Bounding box coordinate data:
▼▼▼
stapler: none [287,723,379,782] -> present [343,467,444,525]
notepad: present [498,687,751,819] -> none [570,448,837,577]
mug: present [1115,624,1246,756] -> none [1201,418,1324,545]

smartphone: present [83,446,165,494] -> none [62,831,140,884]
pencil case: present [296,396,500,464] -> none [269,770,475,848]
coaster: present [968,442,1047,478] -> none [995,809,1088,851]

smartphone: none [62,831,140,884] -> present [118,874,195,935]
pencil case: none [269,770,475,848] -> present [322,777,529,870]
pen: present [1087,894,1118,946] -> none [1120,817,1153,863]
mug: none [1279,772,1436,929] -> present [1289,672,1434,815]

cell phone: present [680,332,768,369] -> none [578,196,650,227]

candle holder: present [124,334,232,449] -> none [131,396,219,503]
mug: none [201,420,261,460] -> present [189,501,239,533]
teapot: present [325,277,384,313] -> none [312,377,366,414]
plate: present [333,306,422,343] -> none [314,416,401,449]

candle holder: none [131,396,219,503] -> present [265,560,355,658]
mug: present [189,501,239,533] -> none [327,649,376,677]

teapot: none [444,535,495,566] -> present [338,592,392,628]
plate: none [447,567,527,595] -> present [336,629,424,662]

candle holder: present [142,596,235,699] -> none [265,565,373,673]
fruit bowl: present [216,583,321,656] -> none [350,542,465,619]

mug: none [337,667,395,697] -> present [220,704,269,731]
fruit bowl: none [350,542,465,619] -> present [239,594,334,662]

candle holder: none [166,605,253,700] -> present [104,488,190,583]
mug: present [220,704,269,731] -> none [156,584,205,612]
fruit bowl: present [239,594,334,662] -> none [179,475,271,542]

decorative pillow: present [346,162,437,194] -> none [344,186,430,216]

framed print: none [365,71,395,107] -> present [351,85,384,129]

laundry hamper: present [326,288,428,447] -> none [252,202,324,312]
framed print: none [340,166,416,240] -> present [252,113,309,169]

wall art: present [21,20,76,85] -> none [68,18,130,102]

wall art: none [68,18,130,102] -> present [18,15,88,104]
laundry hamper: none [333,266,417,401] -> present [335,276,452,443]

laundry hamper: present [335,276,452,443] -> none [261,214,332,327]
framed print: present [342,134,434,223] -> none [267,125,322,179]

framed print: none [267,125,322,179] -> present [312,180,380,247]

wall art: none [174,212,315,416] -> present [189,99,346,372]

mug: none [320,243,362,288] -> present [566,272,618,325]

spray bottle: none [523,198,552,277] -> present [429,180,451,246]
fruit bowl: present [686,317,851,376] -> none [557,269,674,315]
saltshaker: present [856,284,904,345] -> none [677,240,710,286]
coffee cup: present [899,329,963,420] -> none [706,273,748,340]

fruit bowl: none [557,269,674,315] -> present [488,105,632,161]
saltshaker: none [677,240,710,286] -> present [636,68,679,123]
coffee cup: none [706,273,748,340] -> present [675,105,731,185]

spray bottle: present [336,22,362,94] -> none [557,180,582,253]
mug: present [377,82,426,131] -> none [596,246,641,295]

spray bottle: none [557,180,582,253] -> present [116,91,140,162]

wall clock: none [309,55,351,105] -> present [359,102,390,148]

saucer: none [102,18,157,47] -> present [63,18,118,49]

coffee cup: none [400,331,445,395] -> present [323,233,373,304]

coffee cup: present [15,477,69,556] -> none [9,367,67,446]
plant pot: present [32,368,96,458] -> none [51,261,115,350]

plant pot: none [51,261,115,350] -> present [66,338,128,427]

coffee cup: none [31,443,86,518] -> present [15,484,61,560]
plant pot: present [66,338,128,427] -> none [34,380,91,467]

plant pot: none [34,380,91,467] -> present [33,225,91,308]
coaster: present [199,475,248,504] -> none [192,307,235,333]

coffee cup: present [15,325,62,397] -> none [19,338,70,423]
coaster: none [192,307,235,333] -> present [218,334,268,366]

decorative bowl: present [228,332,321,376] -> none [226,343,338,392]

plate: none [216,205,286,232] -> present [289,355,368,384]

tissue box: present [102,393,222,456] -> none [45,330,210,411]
▲▲▲
**What to work on:** When you reach this point, go back and write out each record above exactly.

**Output below:**
stapler: none [287,723,379,782] -> present [343,467,444,525]
notepad: present [498,687,751,819] -> none [570,448,837,577]
mug: present [1115,624,1246,756] -> none [1201,418,1324,545]

smartphone: present [83,446,165,494] -> none [62,831,140,884]
pencil case: present [296,396,500,464] -> none [269,770,475,848]
coaster: present [968,442,1047,478] -> none [995,809,1088,851]

smartphone: none [62,831,140,884] -> present [118,874,195,935]
pencil case: none [269,770,475,848] -> present [322,777,529,870]
pen: present [1087,894,1118,946] -> none [1120,817,1153,863]
mug: none [1279,772,1436,929] -> present [1289,672,1434,815]

cell phone: present [680,332,768,369] -> none [578,196,650,227]

candle holder: present [124,334,232,449] -> none [131,396,219,503]
mug: none [201,420,261,460] -> present [189,501,239,533]
teapot: present [325,277,384,313] -> none [312,377,366,414]
plate: present [333,306,422,343] -> none [314,416,401,449]

candle holder: none [131,396,219,503] -> present [265,560,355,658]
mug: present [189,501,239,533] -> none [327,649,376,677]

teapot: none [444,535,495,566] -> present [338,592,392,628]
plate: none [447,567,527,595] -> present [336,629,424,662]

candle holder: present [142,596,235,699] -> none [265,565,373,673]
fruit bowl: present [216,583,321,656] -> none [350,542,465,619]

mug: none [337,667,395,697] -> present [220,704,269,731]
fruit bowl: none [350,542,465,619] -> present [239,594,334,662]

candle holder: none [166,605,253,700] -> present [104,488,190,583]
mug: present [220,704,269,731] -> none [156,584,205,612]
fruit bowl: present [239,594,334,662] -> none [179,475,271,542]

decorative pillow: present [346,162,437,194] -> none [344,186,430,216]

framed print: none [365,71,395,107] -> present [351,85,384,129]

laundry hamper: present [326,288,428,447] -> none [252,202,324,312]
framed print: none [340,166,416,240] -> present [252,113,309,169]

wall art: present [21,20,76,85] -> none [68,18,130,102]

wall art: none [68,18,130,102] -> present [18,15,88,104]
laundry hamper: none [333,266,417,401] -> present [335,276,452,443]

laundry hamper: present [335,276,452,443] -> none [261,214,332,327]
framed print: present [342,134,434,223] -> none [267,125,322,179]

framed print: none [267,125,322,179] -> present [312,180,380,247]

wall art: none [174,212,315,416] -> present [189,99,346,372]

mug: none [320,243,362,288] -> present [566,272,618,325]

spray bottle: none [523,198,552,277] -> present [429,180,451,246]
fruit bowl: present [686,317,851,376] -> none [557,269,674,315]
saltshaker: present [856,284,904,345] -> none [677,240,710,286]
coffee cup: present [899,329,963,420] -> none [706,273,748,340]

fruit bowl: none [557,269,674,315] -> present [488,105,632,161]
saltshaker: none [677,240,710,286] -> present [636,68,679,123]
coffee cup: none [706,273,748,340] -> present [675,105,731,185]

spray bottle: present [336,22,362,94] -> none [557,180,582,253]
mug: present [377,82,426,131] -> none [596,246,641,295]

spray bottle: none [557,180,582,253] -> present [116,91,140,162]

wall clock: none [309,55,351,105] -> present [359,102,390,148]

saucer: none [102,18,157,47] -> present [63,18,118,49]

coffee cup: none [400,331,445,395] -> present [323,233,373,304]

coffee cup: present [15,477,69,556] -> none [9,367,67,446]
plant pot: present [32,368,96,458] -> none [51,261,115,350]

plant pot: none [51,261,115,350] -> present [66,338,128,427]

coffee cup: none [31,443,86,518] -> present [15,484,61,560]
plant pot: present [66,338,128,427] -> none [34,380,91,467]

plant pot: none [34,380,91,467] -> present [33,225,91,308]
coaster: present [199,475,248,504] -> none [192,307,235,333]

coffee cup: present [15,325,62,397] -> none [19,338,70,423]
coaster: none [192,307,235,333] -> present [218,334,268,366]

decorative bowl: present [228,332,321,376] -> none [226,343,338,392]

plate: none [216,205,286,232] -> present [289,355,368,384]

tissue box: present [102,393,222,456] -> none [45,330,210,411]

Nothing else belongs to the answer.